De pés descalços, pele levemente enrugada e sonhos ainda a serem realizados, Alice, tão jovem e sentindo-se tão velha, insistia em deixar sua face naquele espelho velho, que não mentia, iludia e não amenizava novas e velhas verdades. Uma jovem tão enigmática e estranha que aos poucos fora conceituada pela sociedade como idiossincrática. A jovem velha observou, com tamanha perplexidade, que todos os sentimentos, sonhos e desejos da sua juventude foram embora, sem precisão, sem justificativa e consideração por ela, como se fossem amigos de longa data que mudaram-se para outro continente, sem ao menos deixar endereço ou qualquer localização. Mas, de todas as formas existentes de sentir, apenas uma ficou a lhe acompanhar: o medo. Medo de ter feito pouco, medo do amanhã, medo da insegurança da vida física e de sentir o amor tão próximo que a decisão de mandá-lo embora parece ser mais segura do que o medo de vê-lo partir todos os seus (ainda) poucos sonhos e ideais. Alice, perto de sua dita velhice, continuava a se olhar no espelho, questionado sua pequena vida, seus feitos e afazeres e se, dentro de tanta mediocridade, chegara perto de realizar algum projeto significativo, abraçou alguém com verdade e se teve a oportunidade de ser melhor, bondosa ou até mesmo esperançosa de dias melhores para si e para o mundo.








Mas, por mais que continuasse a se olhar e refletir o seu breve e improdutivo passado, nas reminiscências de sua alma, não conseguia visualizar nenhum dado que confirmasse suas indagações sobre seu próprio mundo interior. Seu espelho, tão encantadoramente clássico e antigo, insistia em lhe mostrar o único sentimento que governava sua vida: o medo de ter feito de sua própria vida, um grande boneco de fantoche manipulado pelo mundo, que movia-se quando os outros queriam, sentia quando era necessário e desejava tudo o que já fora planejado; não nascido de sua vontade de ser, ter e viver. Alice, perto de sua velhice, descobrira algo que poucos conseguiam entender antes de transitar por qualquer fase: que não exisitia nada novo, os conhecimentos eram sempre os mesmos, os padrões morais frutos da ignorância dos homens e que seus próprios sonhos eram produtos sociais de um sistema capitalista. Profissão, união, trabalho e todas as atividades exercidas, não passavam de tarefas impensadas, decoradas e formuladas para o funcionamento coletivo do mundo.

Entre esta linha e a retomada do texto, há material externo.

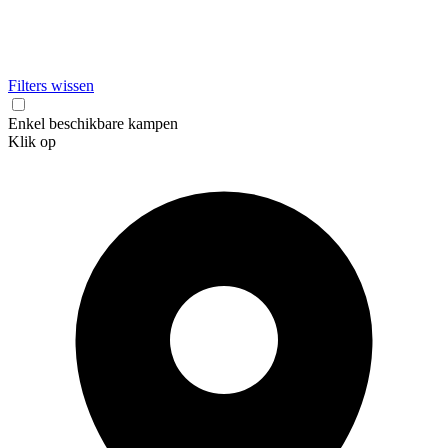
Filters wissen
Enkel beschikbare kampen
Klik op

De todas as ilusões, nada era mais cruel e penetrante do que o fato de ser pouco no mundo. Uma protagonista sem ter participado de nenhum ato. Como era revelador aquele espelho, tão objetivo e preciso em suas verdades. Na verdade de mostrar os segredos daquela face da jovem velha Alice. Alice, tão velha sempre fora, nunca aceitara ser jovem, por isso, chegar à sua velhice não era mais novidade, mas apenas uma extensão do próprio ato de ser no mundo (a escolha que fizera desde o momento que entendeu que tinha uma vida e o que deveria fazer com ela). De tanto pensar, mal percebera que o sol já tinha se guardado para a outra parte do globo e que à noite havia chegado. Acendeu à luz, tornou-se a se olhar, questionou o mundo, tudo e cada observar. Nada lhe foi dito; somente marcas novas no rosto, seus olhos sem brilhar e um corpo que revelava que a vida passava aos poucos, mas não deixava de avisar os tempos perdidos, passados e todos os erros de uma história. Já cansada, levantou-se para outras tarefas realizar, arrumou seu espelho na parede, abriu a porta do seu quarto e, ao voltar seu rosto na esperança de alguma resposta, seu espelho refletiu sua imagem mais uma vez, deixando na jovem Alice a grande indagação de sua jovem velhice: "será que vivi tudo e certo?". Ao fechar a porta, apenas um espelho mediano de caracteres antigos iluminava o quarto.